Building on their popularity and critical acclaim in Austin, The Weary
Boys ventured into neighboring states, establishing enclaves of support
in cities throughout the South and Southwest, particularly in towns
with vibrant interest in roots music, such as Lafayette, Louisiana,
Seattle Washington and Tuscon, Arizona. In the process, they have also
opened shows for the likes of Merle Haggard and Willie Nelson, Leon
Russel, The Drive-By Truckers, Southern Culture on the Skids and many
others. They have played in backyards, front yards, notorious dives,
not-so notorious dives, festival stages and the Angola State
Penitentiary (twice). In the independent tradition of Austin musicians,
The Weary Boys have maintained control over their music, releasing an
album every year, managing and booking themselves. In their fifth and
latest release, Jumping Jolie, they continue to mine the fertile
musical ground between country, bluegrass and rock and roll, creating a
sound that defies strict classification. Texas has been good to Weary
Boys and they have returned the favor. A band of outlaws in an outlaw
town in a state that does things its own way, The Weary Boys continue
to remind us what country music is all about.
Bob
Sumner -from
Vancouver, BC, Canada -“I’m
kind of a junkie for sad songs and
ballads,” says Bob Sumner, the younger half of Vancouver-based
Americana outfit The Sumner Brothers. “As a teenager most of my friends
were into hip-hop, but I felt pretty out of place rolling around
suburban White Rock, British Columbia, pumping gangster rap.” Sitting
in his room with his headphones on, Sumner compiled downhearted
mixtapes pulling together the more introspective songs of CCR, The
Band, Led Zeppelin, Emmylou Harris. As he began writing his own songs,
this innate attentiveness to songcraft and emotional understanding
became a hallmark of Sumner’s songwriting and aesthetic. In the years
since, he’s released five albums with The Sumner Brothers, blending
sounds as disparate as Neil Young and The Dead Kennedys, but Bob
Sumner’s Wasted Love Songs (out January 25) presents Sumner back in the
bedroom, attentive to the quieter recordings of his formative years.

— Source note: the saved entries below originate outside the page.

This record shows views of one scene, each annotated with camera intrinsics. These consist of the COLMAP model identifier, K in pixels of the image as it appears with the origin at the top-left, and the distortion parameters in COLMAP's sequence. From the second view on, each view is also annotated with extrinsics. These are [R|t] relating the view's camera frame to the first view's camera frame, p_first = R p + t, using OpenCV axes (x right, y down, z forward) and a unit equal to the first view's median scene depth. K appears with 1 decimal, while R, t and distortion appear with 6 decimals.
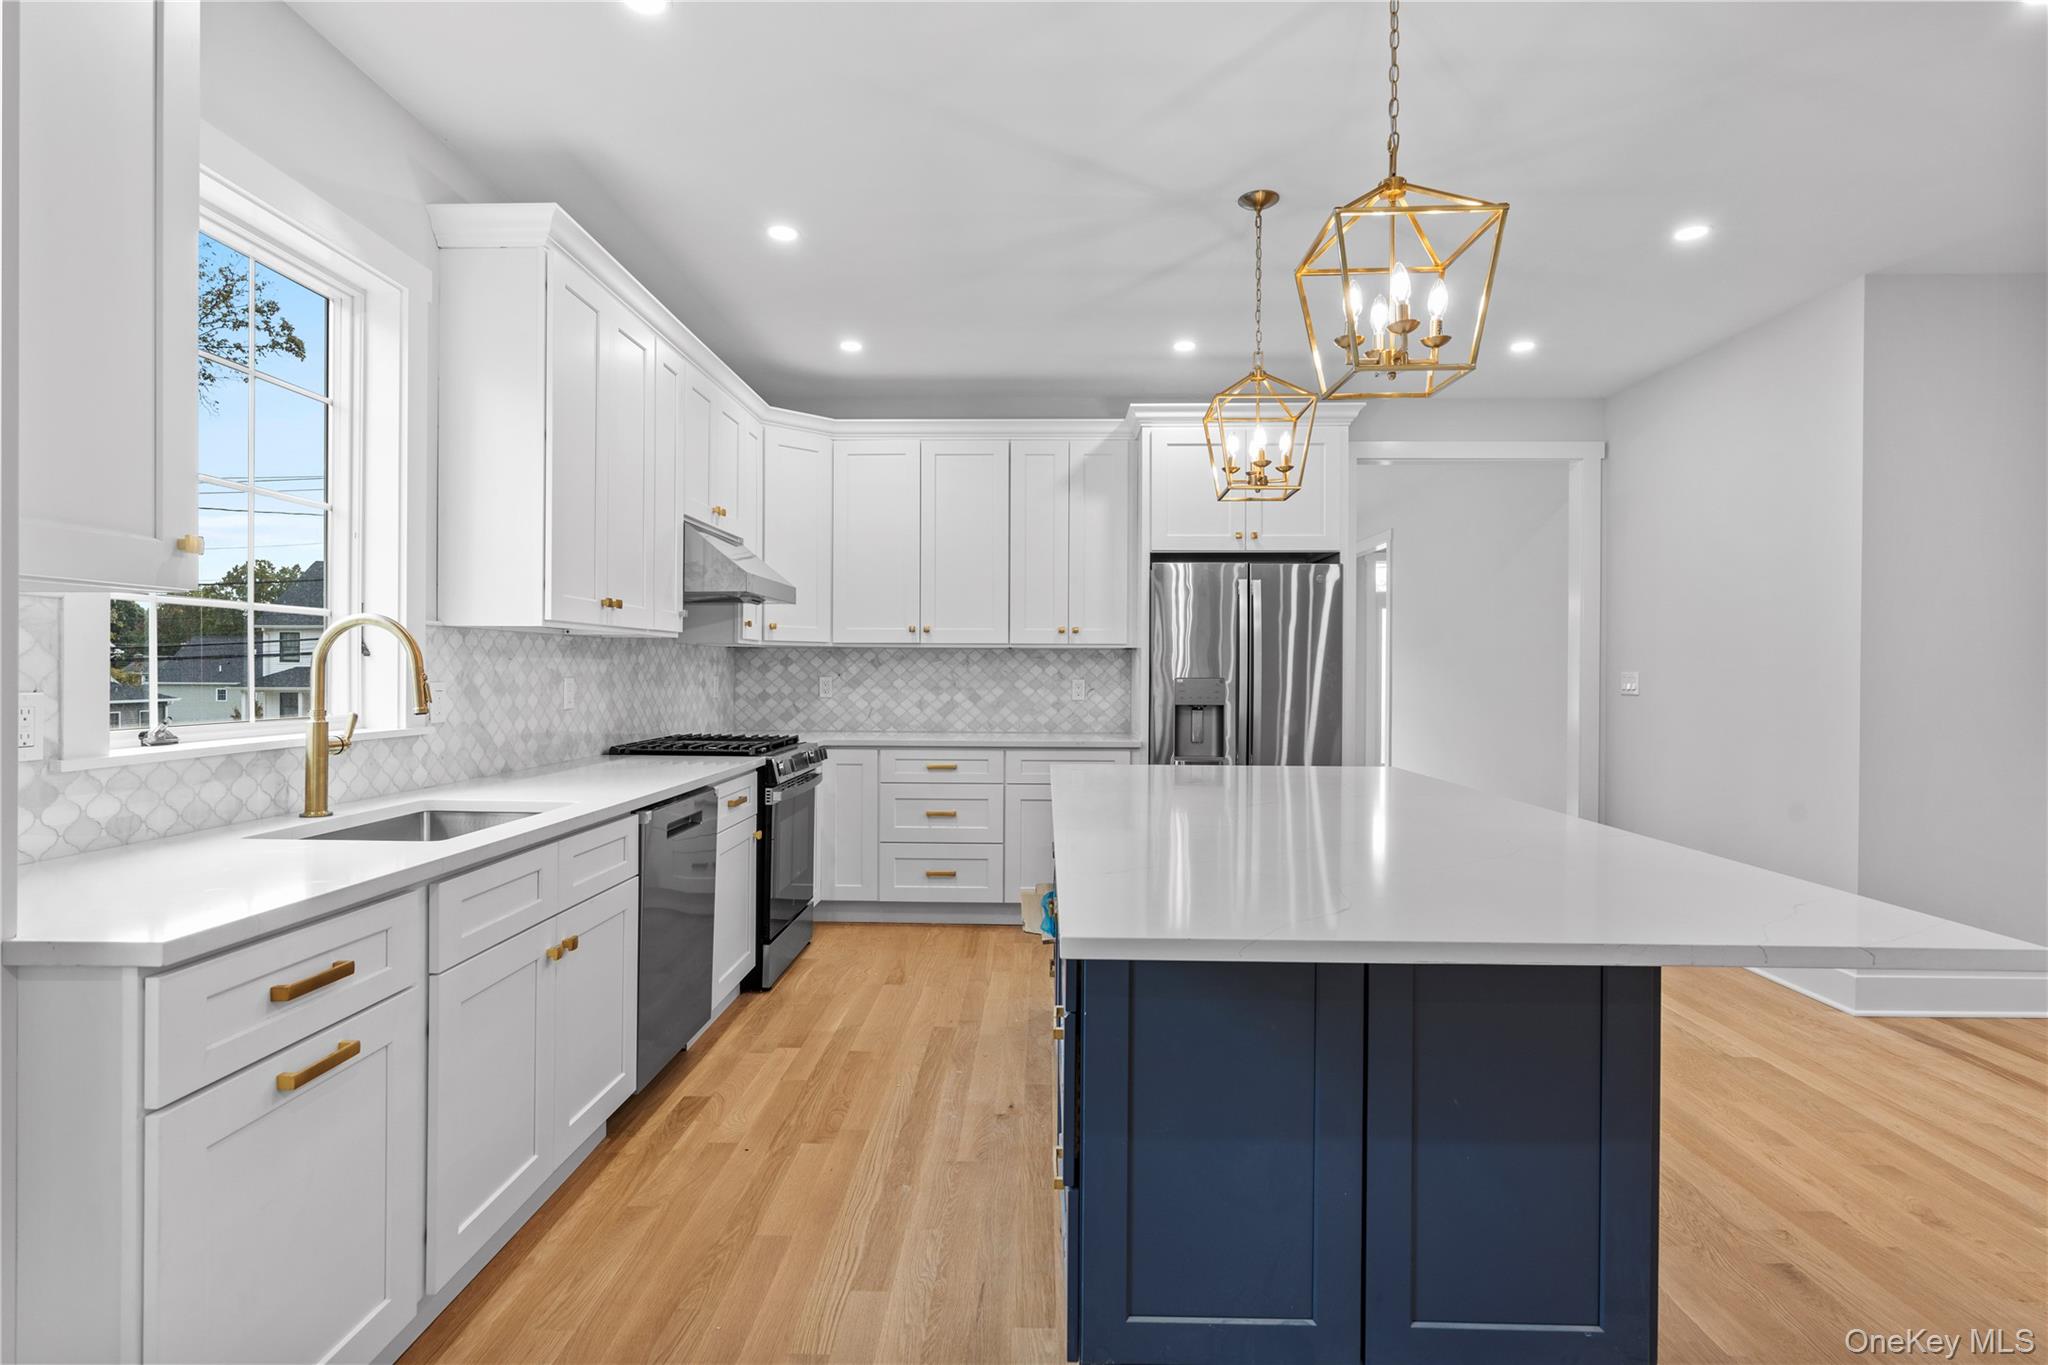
lens RADIAL K [[1018.3, 0, 1009.8], [0, 1018.3, 679.6], [0, 0, 1]] dist [-0.006563, 0.003438]
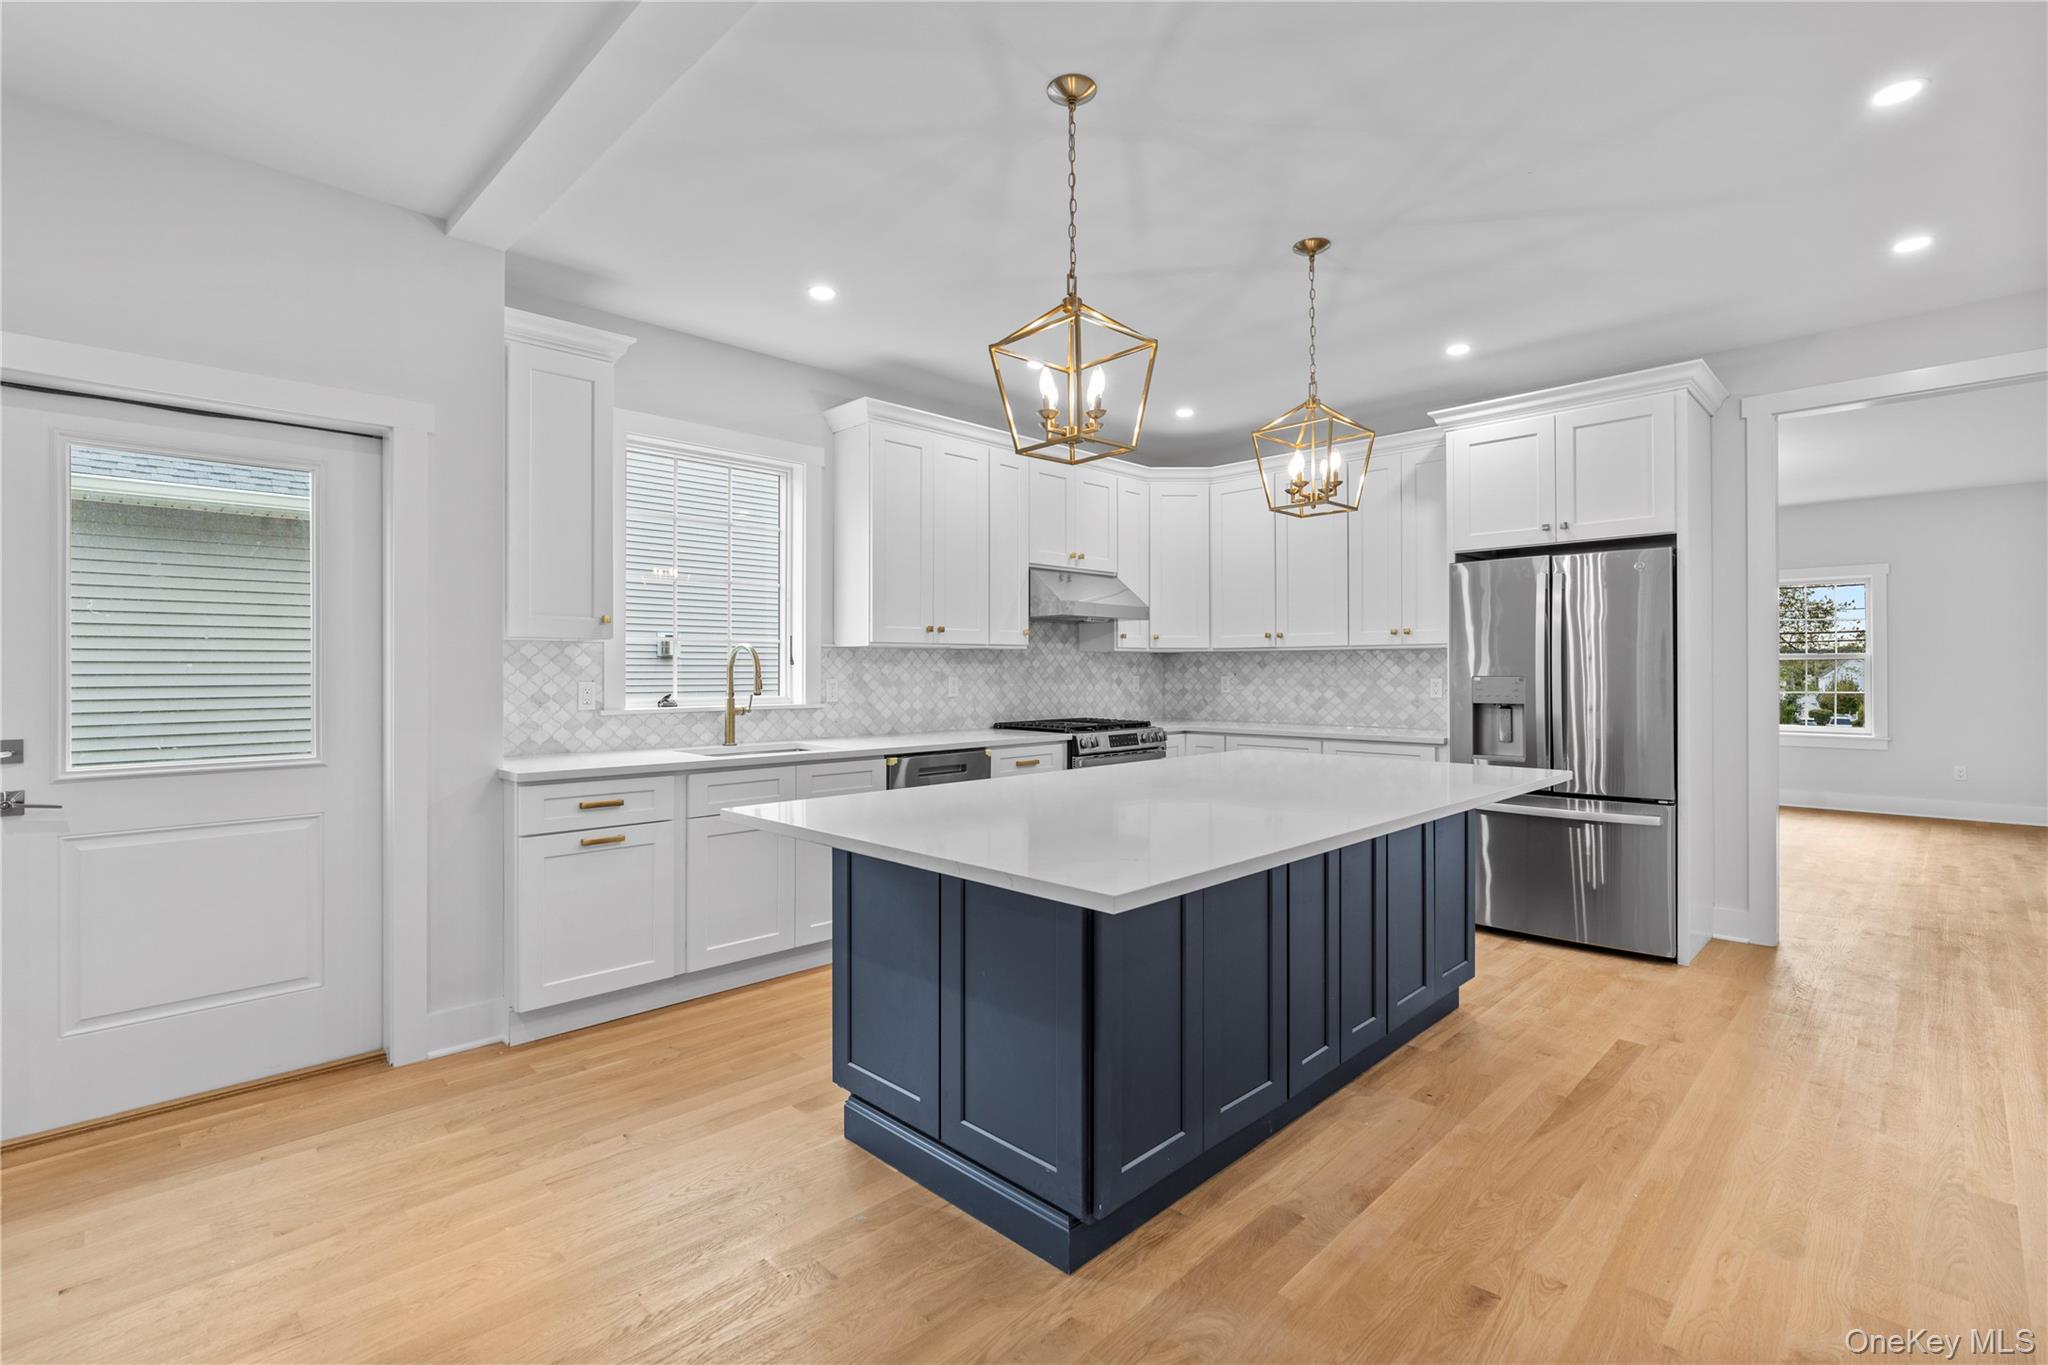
lens RADIAL K [[923.4, 0, 1026.7], [0, 923.4, 672.3], [0, 0, 1]] dist [-0.011674, 0.003303]
pose [[0.731358, -0.004646, -0.681978, 0.515981], [-0.001155, 0.999967, -0.008051, 0.002497], [0.681993, 0.006676, 0.731328, 0.038752]]
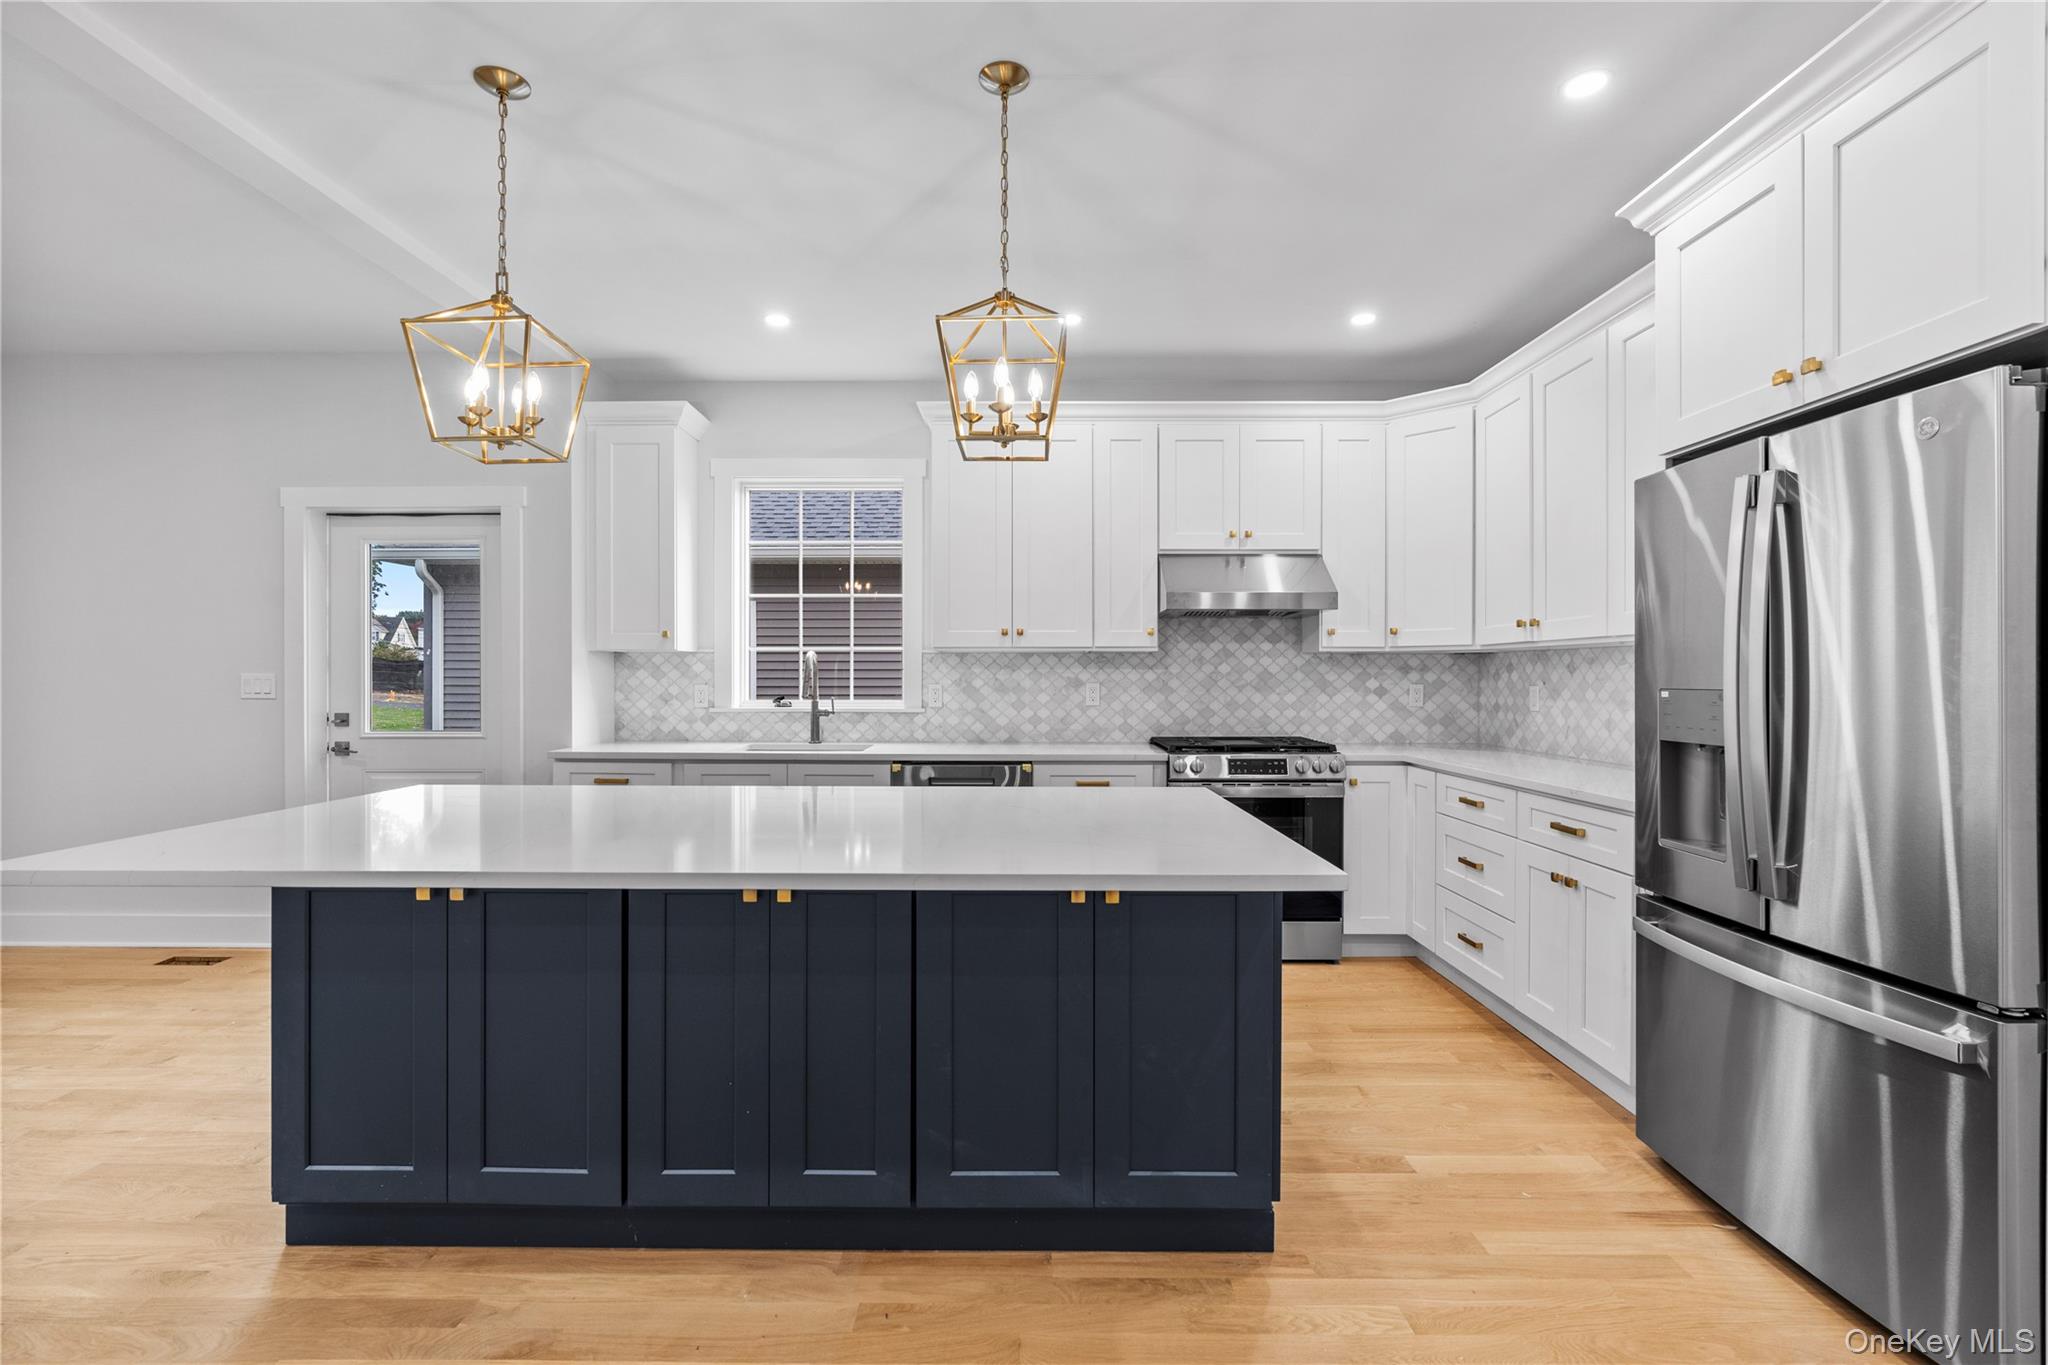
lens RADIAL K [[923.4, 0, 1026.6], [0, 923.4, 680.0], [0, 0, 1]] dist [-0.011674, 0.003303]
pose [[0.032301, -0.003140, -0.999473, 0.705480], [-0.010904, 0.999934, -0.003494, -0.000465], [0.999419, 0.011011, 0.032265, 0.735345]]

Helmed by the gentle intentionality of Sumner’s voice and lyricism,
this rare debut from a songwriting veteran expresses the timeless
quality found in the melancholy of Townes Van Zandt, the atmospheric
momentum of Tom Petty, and the prophetic restlessness of Bruce
Springsteen.
The culmination of
Sumner’s creative intention and sensitivity, Wasted
Love Songs is born out of an entwining of musical influences spanning
decades. With his brother Brian, he’s written and played finely tuned
songs erected at the borders of country and rock and roll for nearly 15
years, making the Sumner family name synonymous with the alternative
folk and country music scenes throughout the Pacific Northwest and
Western Canada. In the midst of The Sumner Brothers’ growing
orientation toward rock and roll in recent years, Bob Sumner felt the
draw toward his balladic roots. “I had all these ballads and folk songs
that worked really well together,” he says. “I wanted to make an album
someone could just put on and unfold into.”